Published July 08. 2010 05:00PM

With much of the northeast experiencing scorching temperatures, high humidity and little to no precipitation, Carbon County is among the growing number of counties that have been placed on the Pennsylvania Department of Environmental Protection's drought list.

Mark Nalesnik, the Carbon County Emergency Management Agency director, released an updated drought map from DEP yesterday.

According to the composite indicator map, dated July 6, numerous counties throughout the eastern portion of the state are in a drought watch or warning. Carbon County is listed in a drought watch.

A drought watch declaration is the first level and least severe of the state's three drought classifications. It calls for a voluntary 5 percent reduction in non-essential water use. The classifications are dependent on four indicators, including precipitation deficits, surface water levels, groundwater levels and soil moisture. Drought watch conditions begin to occur when a deficit of 25 percent of the normal precipitation happens over a three-month period. Drought warning conditions occur when a deficit of 35 percent is recorded and drought emergency conditions begin to happen when a deficit of 45 percent is recorded.

Nalesnik recommends that Carbon County residents try to conserve water, if possible, until the drought situation improves.

He noted that there are three burn bans currently in place in the county. They include Mahoning Township, Bowmanstown and Lower Towamensing Township.

"I strongly recommend not burning trash or having camp fires at this time," Nalesnik said. "Since water supplies may become limited, I am concerned about water shortages for firefighting, so please avoid unnecessary use of water and do not be careless with fires."

Carbon County Commissioner Wayne Nothstein echoes Nalesnik's thoughts.

"I would strongly urge residents to start to conserve water, especially those on wells. Even if we do get some showers this week it will not be enough to get us out of the watch," said Nothstein.

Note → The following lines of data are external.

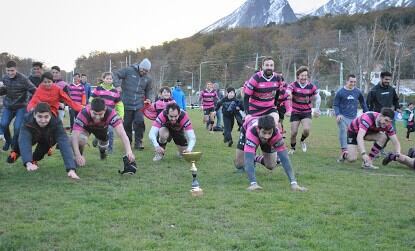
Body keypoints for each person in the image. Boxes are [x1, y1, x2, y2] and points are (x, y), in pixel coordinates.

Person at [235, 115, 307, 191]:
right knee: (240, 164)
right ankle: (252, 156)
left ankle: (255, 157)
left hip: (263, 136)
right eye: (264, 133)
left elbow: (285, 158)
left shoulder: (276, 134)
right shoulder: (251, 132)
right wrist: (253, 184)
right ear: (258, 129)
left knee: (271, 165)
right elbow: (248, 160)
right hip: (247, 128)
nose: (266, 136)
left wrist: (294, 183)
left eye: (269, 133)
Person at [16, 103, 79, 179]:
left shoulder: (56, 122)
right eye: (40, 116)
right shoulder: (27, 119)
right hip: (34, 136)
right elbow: (24, 140)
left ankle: (35, 159)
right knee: (20, 141)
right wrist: (28, 163)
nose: (43, 120)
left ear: (50, 115)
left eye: (46, 117)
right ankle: (15, 152)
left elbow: (64, 144)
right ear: (34, 115)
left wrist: (71, 169)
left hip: (47, 139)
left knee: (38, 155)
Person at [71, 97, 135, 166]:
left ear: (105, 110)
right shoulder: (84, 113)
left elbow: (122, 134)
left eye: (100, 114)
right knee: (81, 139)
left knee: (103, 145)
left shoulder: (111, 113)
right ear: (90, 110)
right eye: (95, 114)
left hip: (102, 128)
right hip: (87, 128)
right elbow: (74, 136)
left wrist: (129, 151)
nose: (97, 117)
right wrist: (77, 155)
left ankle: (102, 152)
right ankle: (79, 157)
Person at [113, 58, 153, 150]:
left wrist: (148, 99)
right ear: (140, 66)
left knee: (139, 122)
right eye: (143, 70)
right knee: (126, 124)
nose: (144, 72)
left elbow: (148, 91)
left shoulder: (148, 78)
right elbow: (115, 75)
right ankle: (128, 142)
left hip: (139, 104)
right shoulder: (128, 70)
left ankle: (139, 142)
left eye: (146, 71)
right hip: (126, 103)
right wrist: (117, 85)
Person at [0, 61, 36, 153]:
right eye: (8, 71)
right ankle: (8, 141)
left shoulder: (23, 79)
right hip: (8, 106)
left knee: (17, 127)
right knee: (3, 124)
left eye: (12, 70)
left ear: (16, 69)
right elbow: (4, 91)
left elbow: (34, 90)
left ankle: (14, 144)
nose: (10, 73)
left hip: (21, 106)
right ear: (5, 70)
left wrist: (35, 102)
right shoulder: (5, 78)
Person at [286, 66, 321, 154]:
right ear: (298, 76)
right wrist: (289, 94)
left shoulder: (311, 86)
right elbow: (288, 91)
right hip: (295, 112)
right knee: (293, 133)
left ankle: (302, 140)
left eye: (305, 75)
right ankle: (293, 148)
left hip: (306, 112)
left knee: (306, 130)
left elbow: (318, 97)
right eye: (302, 75)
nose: (304, 77)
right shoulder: (293, 85)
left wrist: (317, 110)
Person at [333, 74, 368, 161]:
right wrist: (338, 114)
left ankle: (349, 154)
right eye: (351, 81)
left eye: (354, 82)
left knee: (355, 136)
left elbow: (363, 103)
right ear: (347, 81)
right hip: (342, 117)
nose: (353, 83)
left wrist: (367, 113)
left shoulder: (358, 92)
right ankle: (344, 150)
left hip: (354, 118)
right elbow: (336, 104)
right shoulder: (340, 92)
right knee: (343, 130)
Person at [90, 72, 124, 153]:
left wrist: (121, 115)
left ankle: (110, 149)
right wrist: (92, 109)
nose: (109, 80)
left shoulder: (115, 91)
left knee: (111, 131)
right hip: (99, 114)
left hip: (110, 115)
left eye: (110, 79)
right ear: (103, 79)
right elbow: (91, 99)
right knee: (101, 130)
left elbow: (119, 104)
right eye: (107, 78)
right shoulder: (98, 89)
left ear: (112, 80)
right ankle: (97, 138)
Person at [243, 57, 282, 126]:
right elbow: (246, 97)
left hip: (270, 109)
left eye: (271, 65)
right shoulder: (256, 78)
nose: (269, 67)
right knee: (257, 131)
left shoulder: (277, 78)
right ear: (262, 66)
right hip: (255, 111)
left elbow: (278, 92)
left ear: (273, 67)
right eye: (267, 65)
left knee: (274, 124)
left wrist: (275, 105)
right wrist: (247, 114)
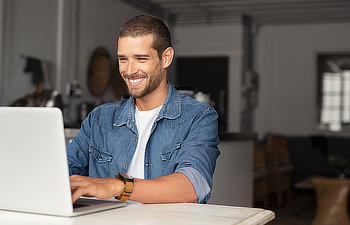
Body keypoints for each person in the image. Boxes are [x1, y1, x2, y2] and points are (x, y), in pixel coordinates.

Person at [67, 15, 220, 204]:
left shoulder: (198, 117)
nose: (129, 70)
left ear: (166, 58)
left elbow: (192, 186)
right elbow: (60, 173)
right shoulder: (99, 118)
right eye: (123, 59)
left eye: (141, 58)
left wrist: (118, 186)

"We have been watching the situation and will continue to monitor rainfall events and act accordingly."

He also suggests that all water authorities and suppliers review their contingency plans and update them as needed.

Nothstein added that he is anticipating calling a meeting for Carbon County's Drought Task Force, a group the county reorganized in 2007, when Carbon County was classified in a drought watch.

The group looks at the water resources in the area to determine the severity of the drought in the county.

This includes seeing how many wells have gone dry and how far they would have to drill to reach the water table.

It also includes watching the river, creeks, lakes and dam levels.

In times of a drought watch, area residents can help conserve water by taking shorter showers, washing only full loads of laundry, watering lawns and gardens only when it is necessary and using water sparingly during daily routines.

Some relief is possible over the next few days, as meteorologists are calling for a cold front to move through the area, bringing the chance of thunderstorms and showers.

According to the National Weather Service, there is a 40 percent chance of showers and thunderstorms this evening and tonight. Tomorrow and Saturday call for scattered showers and thunderstorms throughout the afternoon.